学校について

(1) 校区のおいたち

  本校区は,鹿児島市の南部に位置する谷山の坂之上台地に広がる新興団地化した 地域で昭和54年4月1日母体校和田小学校から分離新設された錦江台小学校を拠点とした新しい校区である。

  当時,母体校であった和田小学校の児童数は,1,900名余りを数える大規模校として学校の収容能力からみても既に限界の域に達し,加えて本校区の一層の増加が予想される中で,分離新設を余儀なくされた和田校区から新たな錦江台校区をみるに至った。



(2) 地理的・歴史的概要

  鹿児島市は,昭和30年代の中頃から,人口が著しく増加し,市街地周辺の大地が切り開かれ,新しい住宅団地が次々に生まれ,住宅地のドーナツ化現象が顕著に見られるようになった。当錦江台校区もそのあおりを受けた1つの校区である。

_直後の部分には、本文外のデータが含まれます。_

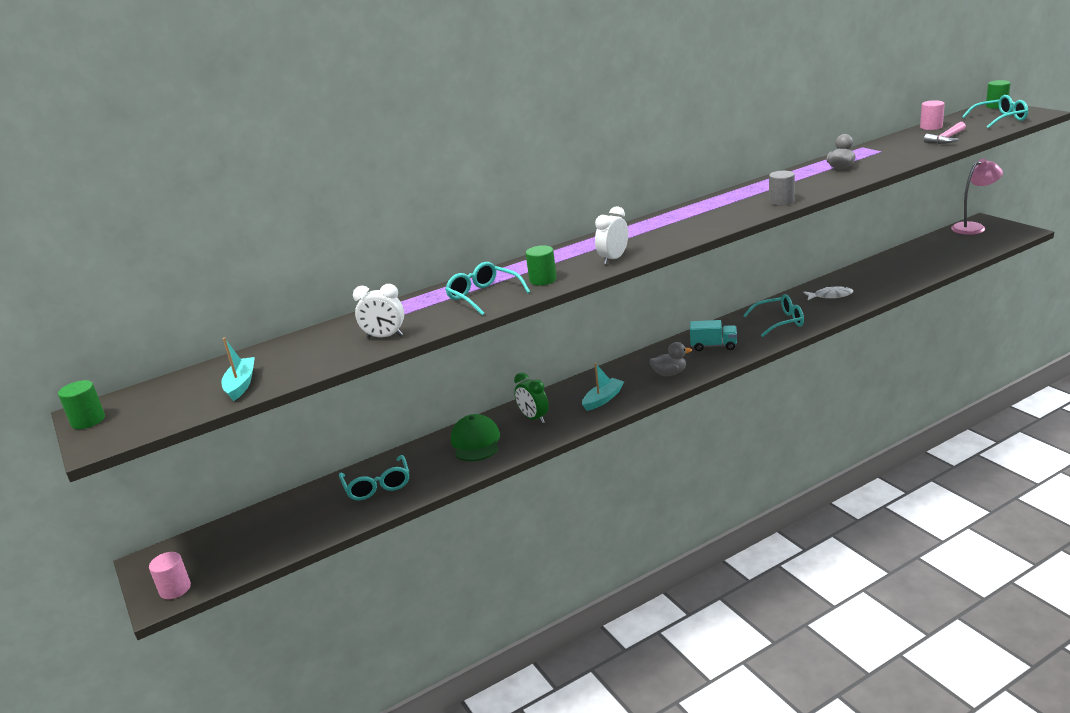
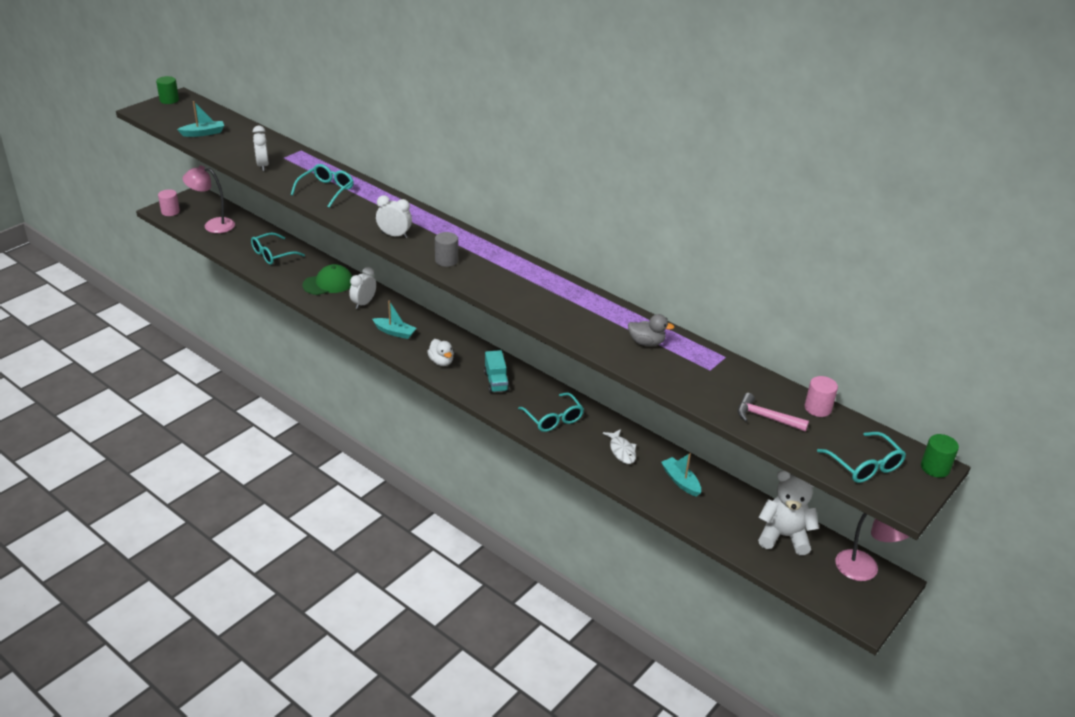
camera: 65 degrees right, 10 degrees up
green clock [514,372,549,423] -> white clock [349,267,376,309]
green cylinder [526,245,557,285] -> none
grey duck [649,342,692,376] -> white duck [427,339,454,366]
grey cylinder [769,171,795,206] -> grey cylinder moved to [435,232,458,267]
none -> pink lamp [183,166,235,233]
none -> turquoise boat [661,453,701,497]
none -> white teddy bear [758,470,819,555]

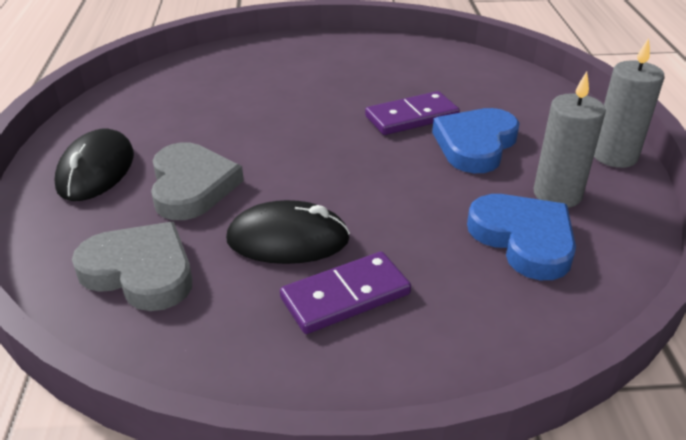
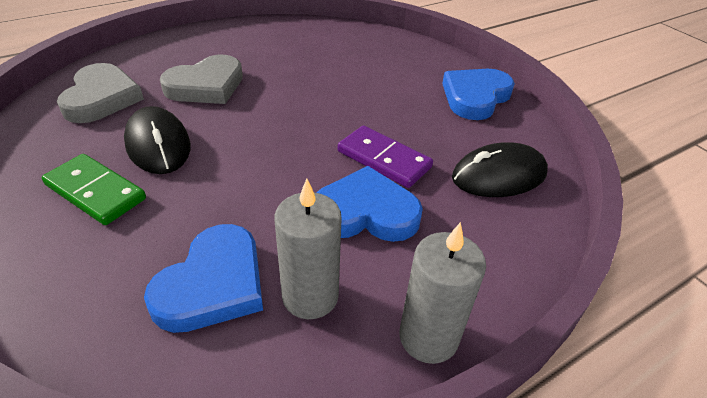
camera: 60 degrees right, 5 degrees up
black mouse [54,129,134,201] -> black mouse moved to [452,142,548,197]
purple domino [280,252,411,334] -> green domino [42,154,146,225]
none -> blue heart [442,69,515,120]

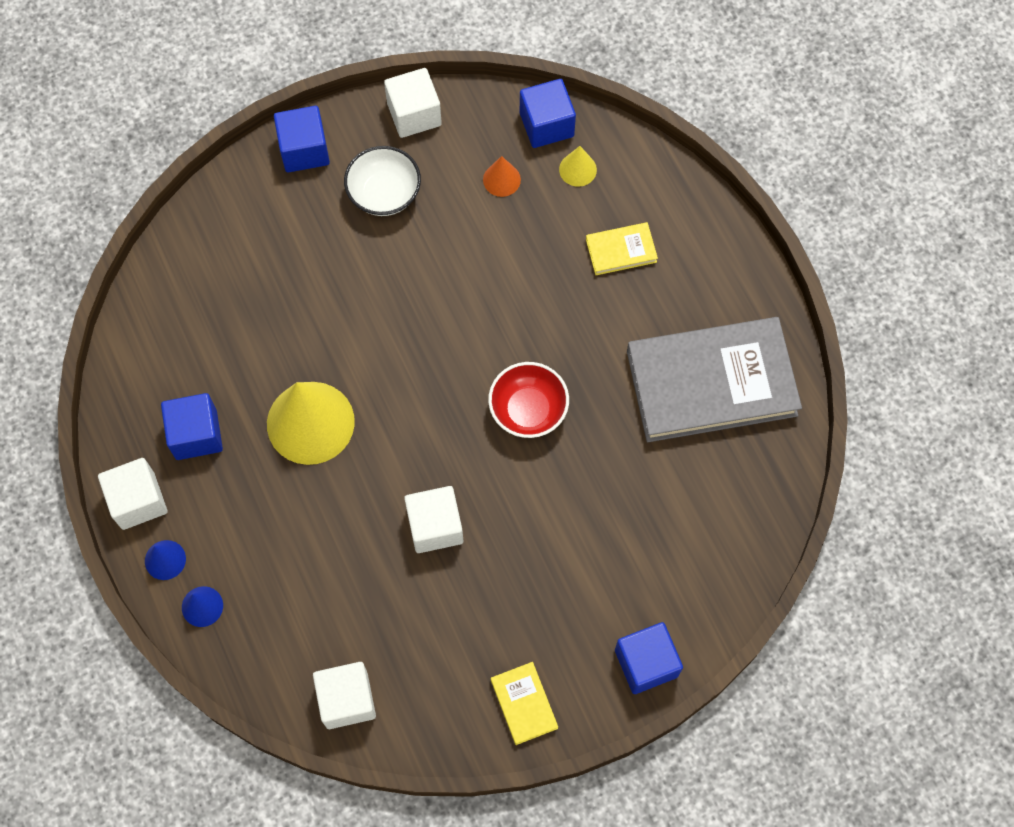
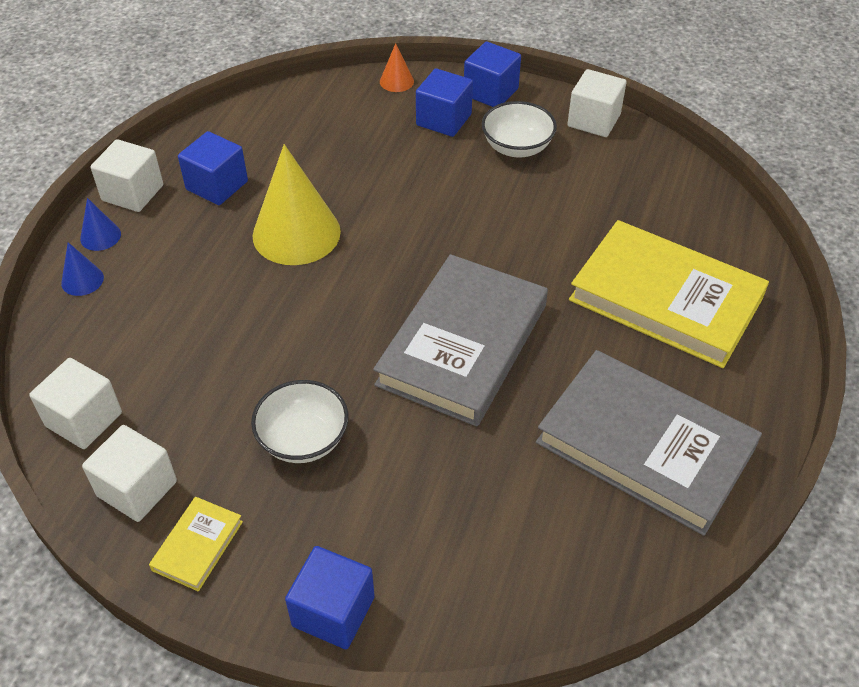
camera: 45 degrees right, 20 degrees down
white cube [404,486,463,553] -> white cube moved to [82,425,177,522]
orange cone [483,156,521,197] -> orange cone moved to [380,43,414,92]
red bowl [488,362,569,438] -> grey book [373,254,548,426]
blue cube [520,79,576,148] -> blue cube moved to [416,68,473,137]
yellow cone [559,146,597,187] -> none
yellow book [586,222,658,275] -> yellow book [569,220,769,368], size x2.35
none -> white bowl [251,380,349,463]

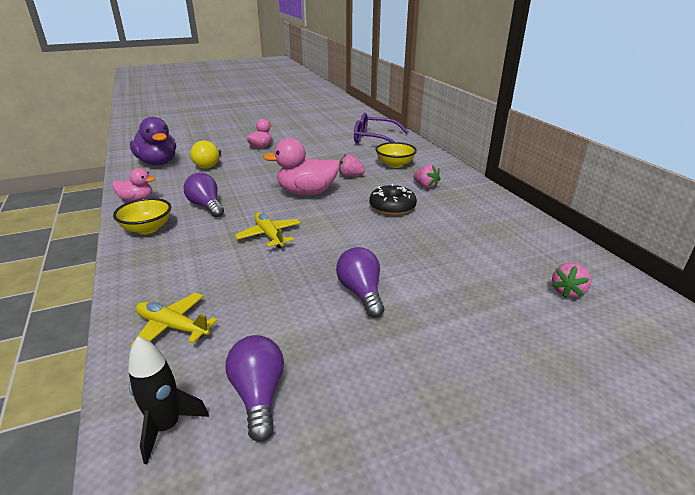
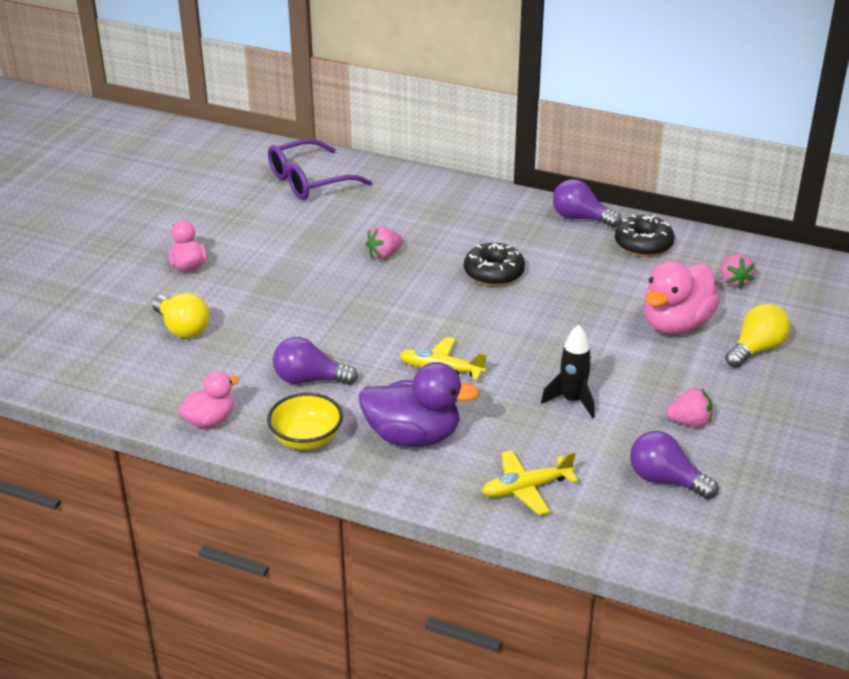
camera: 45 degrees left, 5 degrees up
black rocket [128,336,209,464] -> black rocket moved to [541,325,595,418]
purple duck [130,117,176,165] -> purple duck moved to [359,362,479,447]
pink duck [263,138,340,195] -> pink duck moved to [643,261,720,334]
purple light bulb [336,247,384,318] -> purple light bulb moved to [553,179,621,228]
yellow bowl [375,142,417,168] -> none
pink strawberry [413,164,441,189] -> pink strawberry moved to [666,388,713,427]
none -> black donut [615,214,674,257]
none -> yellow light bulb [725,304,790,368]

  かつて,農村山間地帯として静かな集落地から今では大きな変貌をみるに至った。その突破口は坂之上,福平地区の農地の土地改良事業の実施であり,その背後地として切り開かれた団地である。まず,坂之上団地が出現し,鹿児島経済大学(現鹿児島国際大学)の学園作りが急激に行われ,校区内の地理的条件を大きく変える引き金になった。次に進行したのが慈眼寺団地の造成であり,鹿児島市南部の最大の団地として,ますます開発に拍車をかけた。このような周辺の地理的構造が大きく変化した中で,昭和54年4月1日に新たな小学校「錦江台小学校」の誕生をみるに至った。

  本校区は,北と東は和田校区,南は福平校区,西は錫山校区に接し,傾斜地の台地に広がる住宅地である。また,史跡の名所慈眼寺公園をすぐ間近にひかえ,文教学園の地として大学や大学附属幼稚園,大学の屋内運動場等の施設が存在するなど,東洋一を誇る火と煙を吐く雄大な桜島を眼前に仰ぎ,眼下に青く美しく澄み渡る錦江湾と市街地,大隅半島を一望する風光明媚なまさに景勝の地にある。